▸ Required work
Below are lines of data; restate word for word those running from the line containing "and AND3 (and3, a, b);" to the line containing "wire cout1, cout2, overflow;", inclusive, and no others.

▸ Data extract
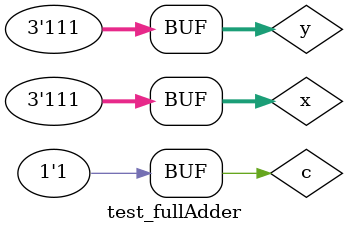
<source format=v>

module fullAdder (output s1, output s0, input  a, input  b, input c);
	wire xorAB, and1, and2, and3;
	
	xor XOR1 (xorAB, a, b);
	and AND1 (and1, b, c);
	and AND2 (and2, a, c);
	and AND3 (and3, a, b);
	xor XOR2 (s0, xorAB, c);
	or  OR1  (s1, and1, and2, and3);
endmodule // fullAdder

module test_fullAdder;
// ------------------------- definir dados
   reg [2:0]x;
	reg [2:0]y;
	reg c;
	wire [2:0]soma;
	wire cout1, cout2, overflow;
	
	fullAdder modulo1 (cout1, soma[0], x[0], y[0], c);
	fullAdder modulo2 (cout2, soma[1], x[1], y[1], cout1);
	fullAdder modulo3 (overflow, soma[2], x[2], y[2], cout2);
	
	initial begin: start
		x = 3'b000; 
		y = 3'b000;
		c = 0;
	end
	
// ------------------------- parte principal
   initial begin
      $display("Exemplo0021 - Oswaldo Oliveira Paulino - 382175");
      $display("Test ALU's full adder");
      $monitor("%3b + %3b + %b = %b  %3b",x,y,c,overflow,soma); 
		#1 x = 3'b001; y = 3'b001; c = 0;  
		#1 x = 3'b010; y = 3'b010; c = 0;
		#1 x = 3'b011; y = 3'b011; c = 0;
		#1 x = 3'b100; y = 3'b100; c = 0;
		#1 x = 3'b101; y = 3'b101; c = 0;
		#1 x = 3'b110; y = 3'b110; c = 0;
		#1 x = 3'b111; y = 3'b111; c = 0;
		#1 x = 3'b111; y = 3'b111; c = 1;
   end
endmodule // test_fullAdder

/*
    Exemplo0021 - Oswaldo Oliveira Paulino - 382175
    Test ALU's full adder
    000 + 000 + 0 = 0  000
    001 + 001 + 0 = 0  010
    010 + 010 + 0 = 0  100
    011 + 011 + 0 = 0  110
    100 + 100 + 0 = 1  000
    101 + 101 + 0 = 1  010
    110 + 110 + 0 = 1  100
    111 + 111 + 0 = 1  110
    111 + 111 + 1 = 1  111
*/
</source>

▸ Response box
	and AND3 (and3, a, b);
	xor XOR2 (s0, xorAB, c);
	or  OR1  (s1, and1, and2, and3);
endmodule // fullAdder

module test_fullAdder;
// ------------------------- definir dados
   reg [2:0]x;
	reg [2:0]y;
	reg c;
	wire [2:0]soma;
	wire cout1, cout2, overflow;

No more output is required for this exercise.